- _Task requirements_
Write out exactly the line containing "Support LGA1151 socket" along with each line that follows it in the records below, and no others.

- _Provided material_
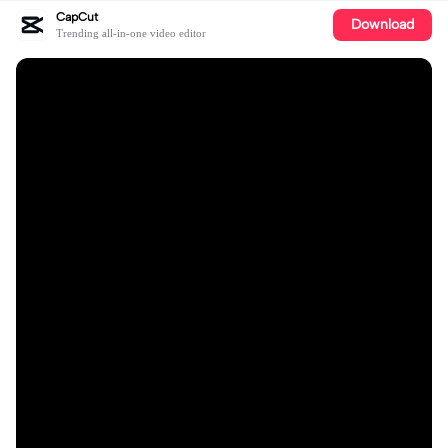
CapCut
Download
Trending all-in-one video editor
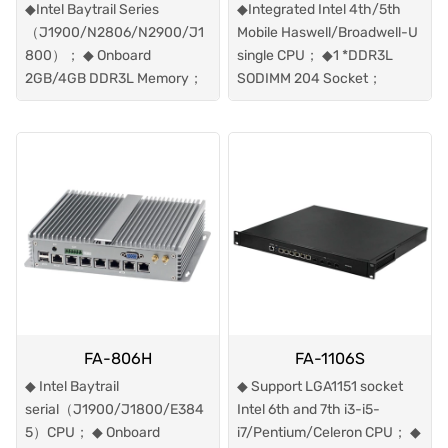
◆Intel Baytrail Series
◆Integrated Intel 4th/5th
（J1900/N2806/N2900/J1
Mobile Haswell/Broadwell-U
800）； ◆ Onboard
single CPU； ◆1 *DDR3L
2GB/4GB DDR3L Memory；
SODIMM 204 Socket；
FA-806H
FA-1106S
◆ Intel Baytrail
◆ Support LGA1151 socket
serial（J1900/J1800/E384
Intel 6th and 7th i3-i5-
5）CPU； ◆ Onboard
i7/Pentium/Celeron CPU； ◆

- _Answer to this problem_
◆ Support LGA1151 socket
serial（J1900/J1800/E384
Intel 6th and 7th i3-i5-
5）CPU； ◆ Onboard
i7/Pentium/Celeron CPU； ◆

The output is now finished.